In 1952, Christie wrote The Mousetrap, a play that would go on to become London’s longest-running production. She followed it with Witness for the Prosecution, for which she received the New York Drama Critics Circle Award in 1955, and Spider’s Web. Some of Christie’s critics complained that her later books were sluggish and less imaginative than her earlier efforts. In 1975, the year before her death, the last of the Hercule Poirot mysteries was published. The novel, Curtain, had been written many years earlier and set aside until Christie was certain that her writing career was nearing its close. The book contains not only Poirot’s final case but his death as well, a fact which led The New York Times to run a front-page obituary notice, the first time in the newspaper’s history that a fictional character had been so honored. The final Miss Marple mystery, also written earlier in her creator’s career, appeared in 1976, shortly after Christie’s death at the age of eighty-five.

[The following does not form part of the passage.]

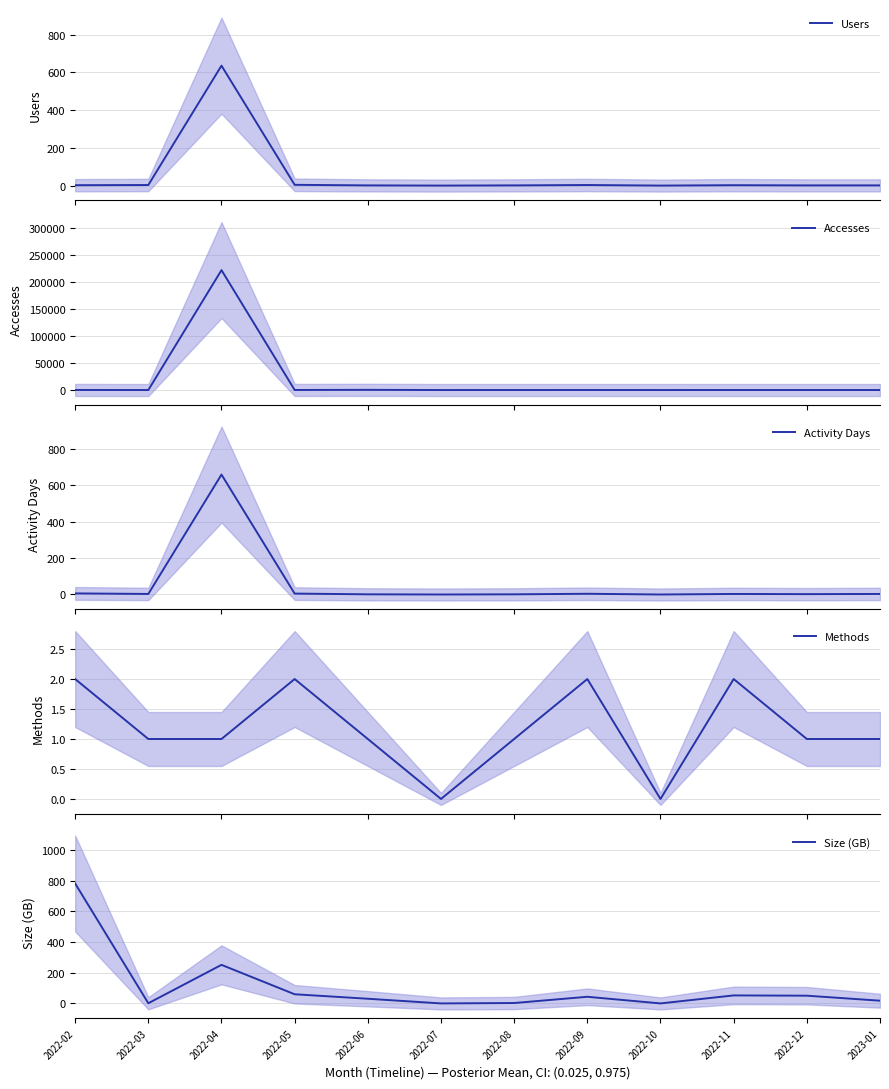

Is it true that Accesses equals 0.0 at 2022-10?

True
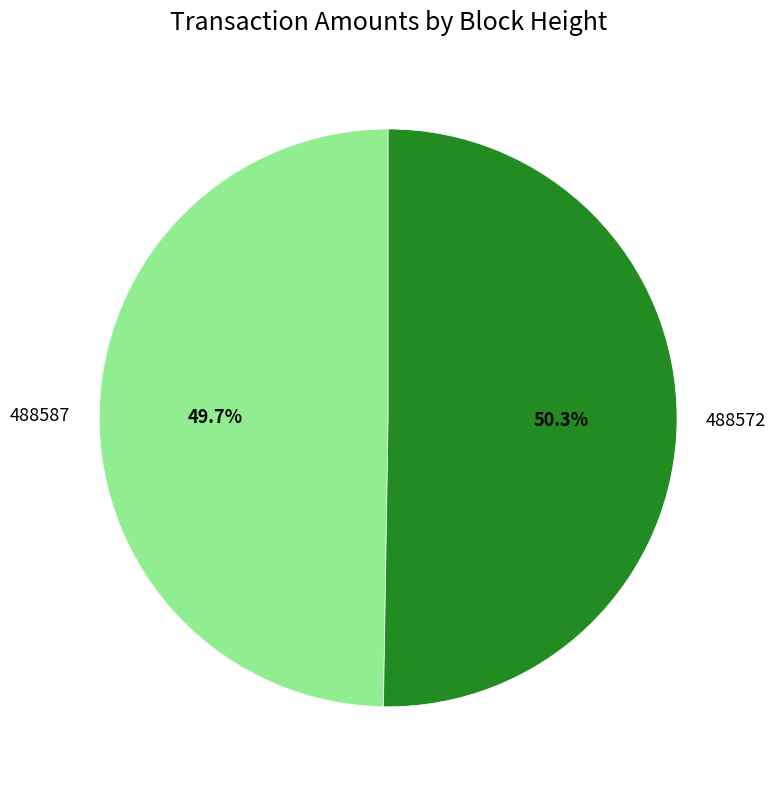

Which category has the smallest portion of the pie?

488587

During Christie's lifetime, a number of film adaptations were made of her novels, among them Witness for the Prosecution in 1957, Murder on the Orient Express in 1974, and Death on the Nile in 1978. Several of Christie's plays—Black Coffee, The Unexpected Guest, and Spider's Web—were novelized by Charles Osborne after her death.

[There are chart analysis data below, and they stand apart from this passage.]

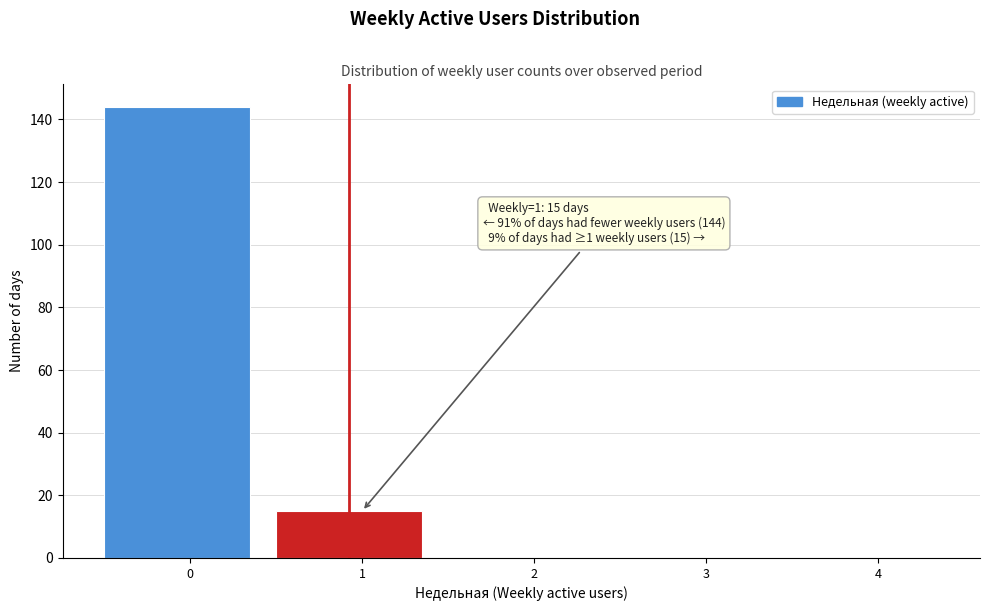

Reading left to right, transcribe all the data shown in this chart.

0=144	1=15	2=0	3=0	4=0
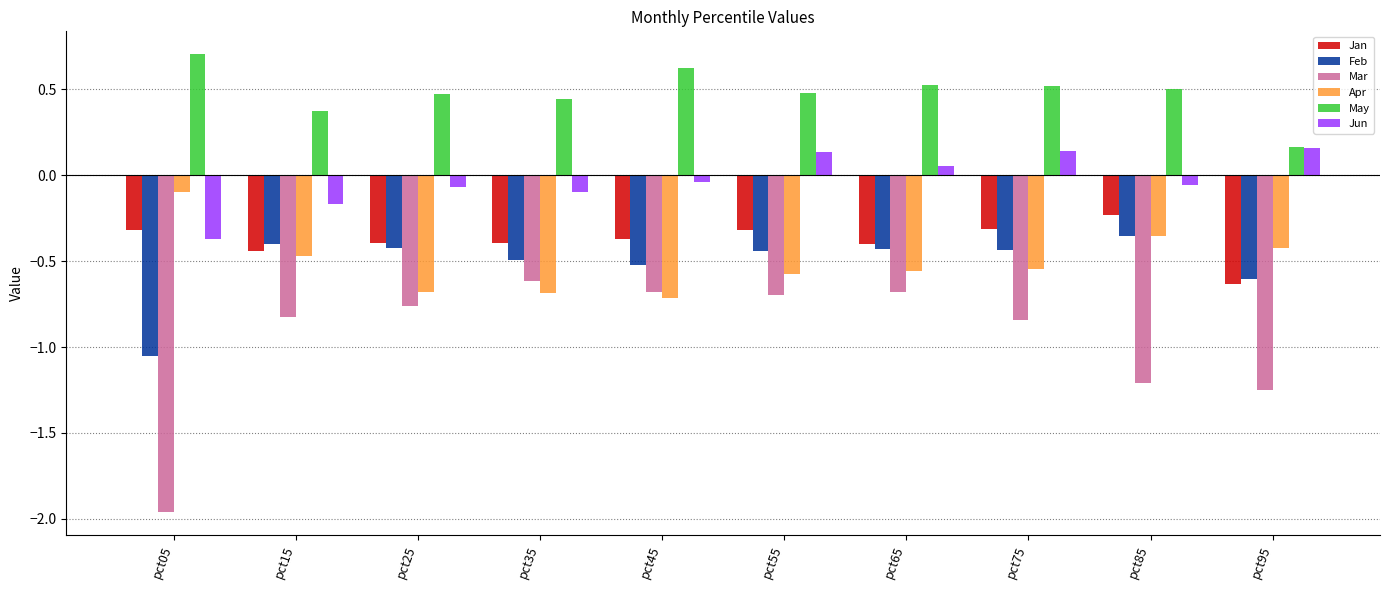

At which category does the chart reach its peak across all series?

pct05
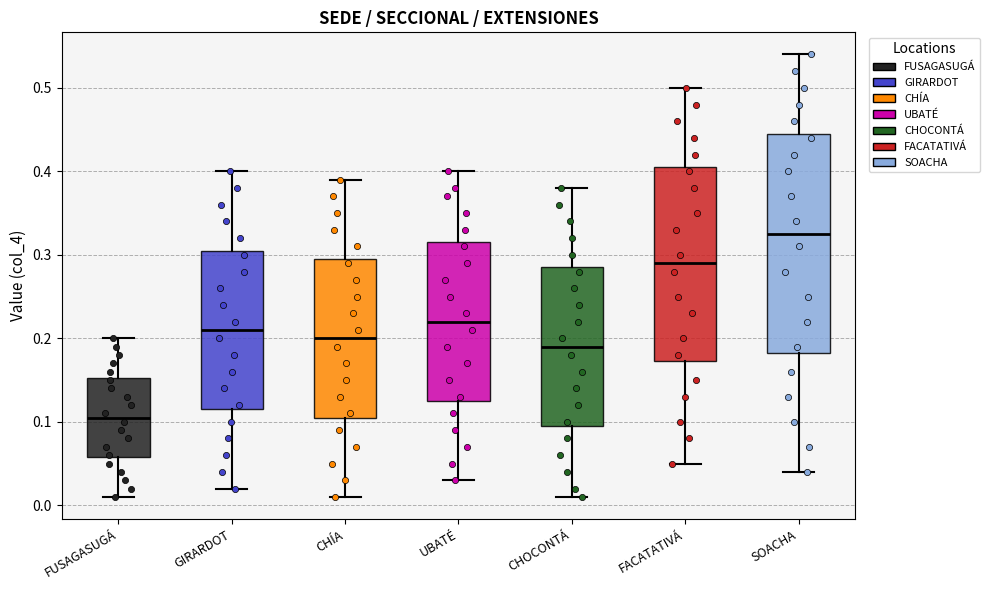

Reading left to right, read every box against the y-axis: the position of its median line, the range the box covers, and the ends of its whiskers. The values are not printed on the chart, so give them approximately, as read against the axis.

FUSAGASUGÁ: median 0.11, box 0.06 to 0.15, whiskers 0.01 to 0.20
GIRARDOT: median 0.21, box 0.12 to 0.31, whiskers 0.02 to 0.40
CHÍA: median 0.20, box 0.11 to 0.30, whiskers 0.01 to 0.39
UBATÉ: median 0.22, box 0.13 to 0.32, whiskers 0.03 to 0.40
CHOCONTÁ: median 0.19, box 0.10 to 0.29, whiskers 0.01 to 0.38
FACATATIVÁ: median 0.29, box 0.17 to 0.41, whiskers 0.05 to 0.50
SOACHA: median 0.33, box 0.18 to 0.45, whiskers 0.04 to 0.54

In the 2010s, Christie's literary estate granted permission to Sophie Hannah to pen a couple of novels about her beloved protagonist Hercule Poirot, The Monogram Murders (2014) and Closed Casket (2016).

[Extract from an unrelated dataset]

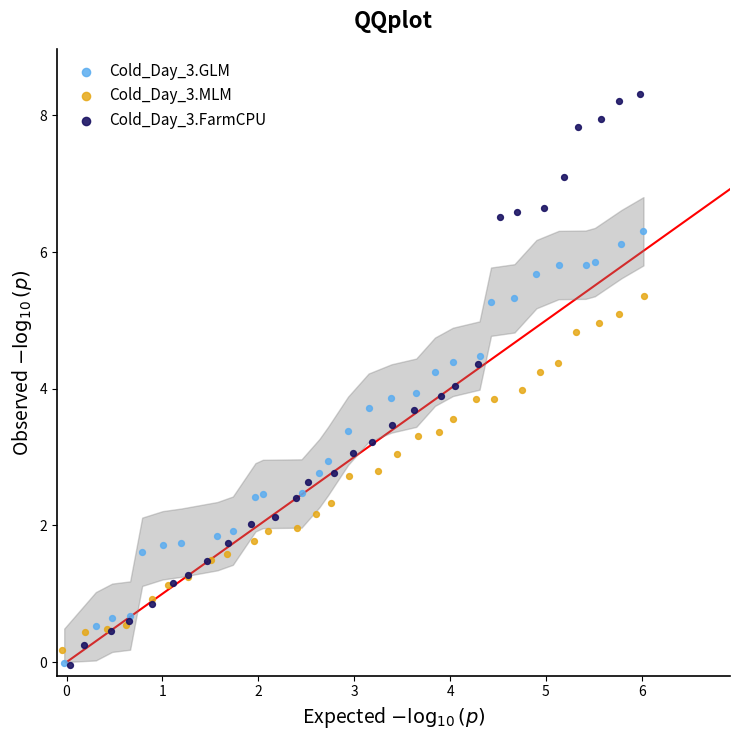

Which series reaches the maximum Y coordinate?

Cold_Day_3.FarmCPU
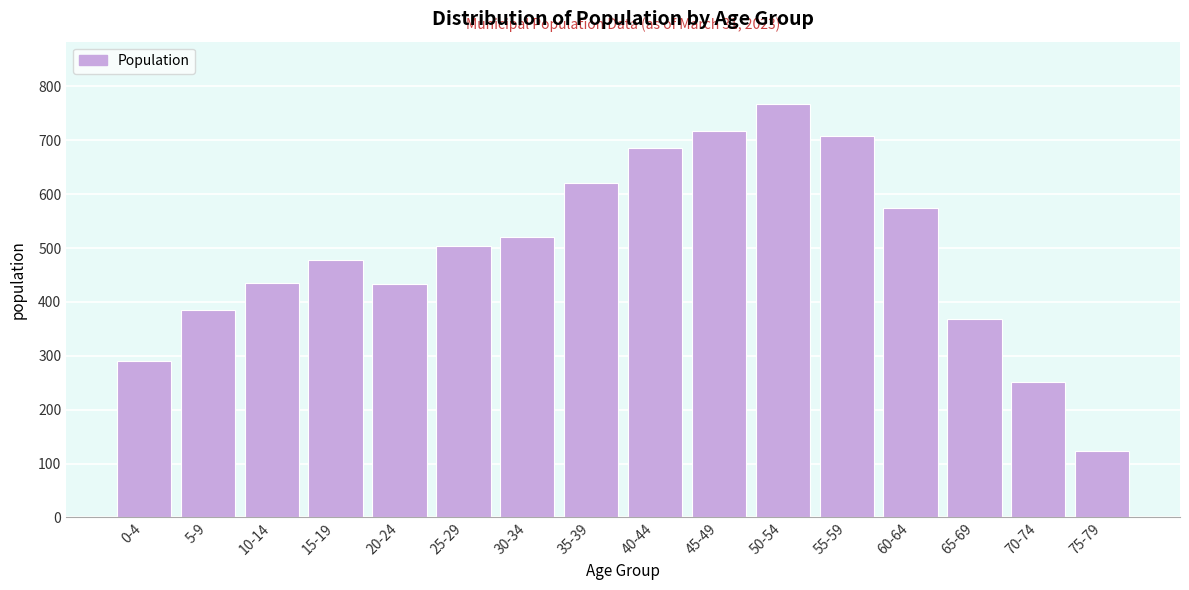

What value does the data have at 65-69, to the nearest 100?

400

Agatha Christie’s work enjoys a worldwide following, and her books have been published in more than one hundred languages. Her mastery of the techniques of the mystery plot has had an extensive influence on those writers who have followed her into the genre, and the simplicity of her books—there is very little description, and her characters are often two-dimensional—is the result of a writing style in which everything is centered on a strong, intricately constructed story line. Christie has been criticized for focusing her stories on a narrow segment of society and for her ordinary use of language, but her brilliant plotting and her ability to disguise clues even as she reveals them have been praised. In a way that is true of perhaps no other writer, her name remains synonymous with the murder mystery.